Häufig gestellte Fragen
Was ist carVertical und wie funktioniert es?
carVertical ist eine Plattform, die es Nutzern ermöglicht, detaillierte Informationen über die Historie eines Fahrzeugs zu erhalten. Durch die Eingabe der Fahrzeug-Identifizierungsnummer (FIN) können Nutzer Berichte über Unfälle, Kilometerstand, frühere Besitzer und vieles mehr abrufen. Dies hilft beim Kauf eines Gebrauchtwagens, um versteckte Mängel zu vermeiden.
Welche Informationen kann ich in einem Bericht von carVertical erwarten?
Ein carVertical-Bericht enthält umfassende Informationen wie Unfallhistorie, Kilometerstand, Wartungshistorie, frühere Besitzer und ob das Fahrzeug als gestohlen gemeldet wurde. Diese Daten stammen aus verschiedenen internationalen Datenbanken und helfen Käufern, fundierte Entscheidungen zu treffen.
Wie zuverlässig sind die Berichte von carVertical?
Die Berichte von carVertical basieren auf offiziellen Daten aus verschiedenen internationalen Quellen wie Polizei- und Versicherungsdatenbanken. Während sie sehr zuverlässig sind, hängt die Genauigkeit der Informationen davon ab, wie gut die Datenbanken aktualisiert werden. Es ist immer ratsam, zusätzliche Inspektionen durchzuführen.
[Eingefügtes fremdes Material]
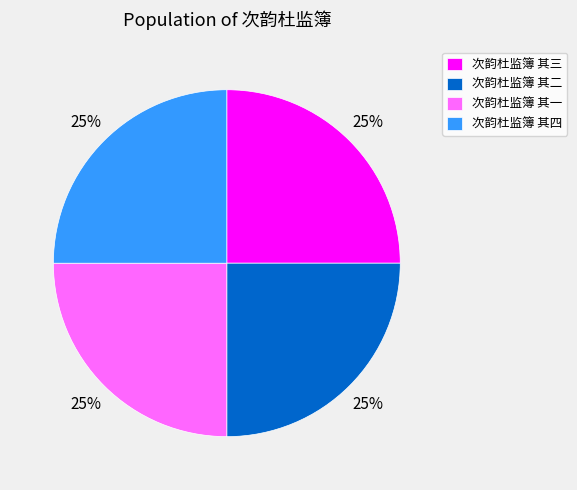

To the nearest percent, what is the combined percentage of 次韵杜监簿 其四 and 次韵杜监簿 其二?

50%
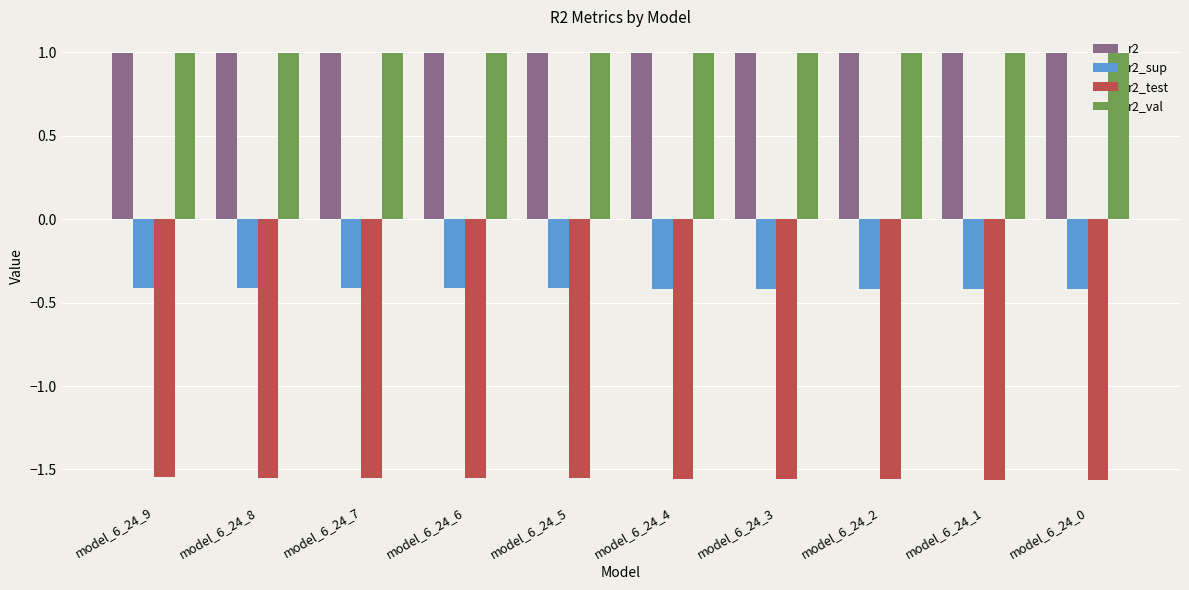

The r2_sup series shows -0.7 at model_6_24_7. True or false?

False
Ist die Nutzung von carVertical kostenpflichtig?
Ja, die Nutzung von carVertical ist kostenpflichtig. Die Gebühren variieren je nach Art und Umfang des gewünschten Berichts. Die Investition kann jedoch wertvoll sein, um teure Fehler beim Kauf eines Gebrauchtwagens zu vermeiden. Es gibt gelegentlich Rabatte und Angebote, also lohnt es sich, diese im Auge zu behalten.
Wie sicher sind meine Daten, wenn ich carVertical benutze?
carVertical legt großen Wert auf den Schutz der Nutzerdaten. Die Plattform verwendet fortschrittliche Verschlüsselungstechnologien, um sicherzustellen, dass alle übermittelten Informationen sicher sind. Nutzerdaten werden nicht an Dritte verkauft oder weitergegeben, außer wenn dies rechtlich erforderlich ist.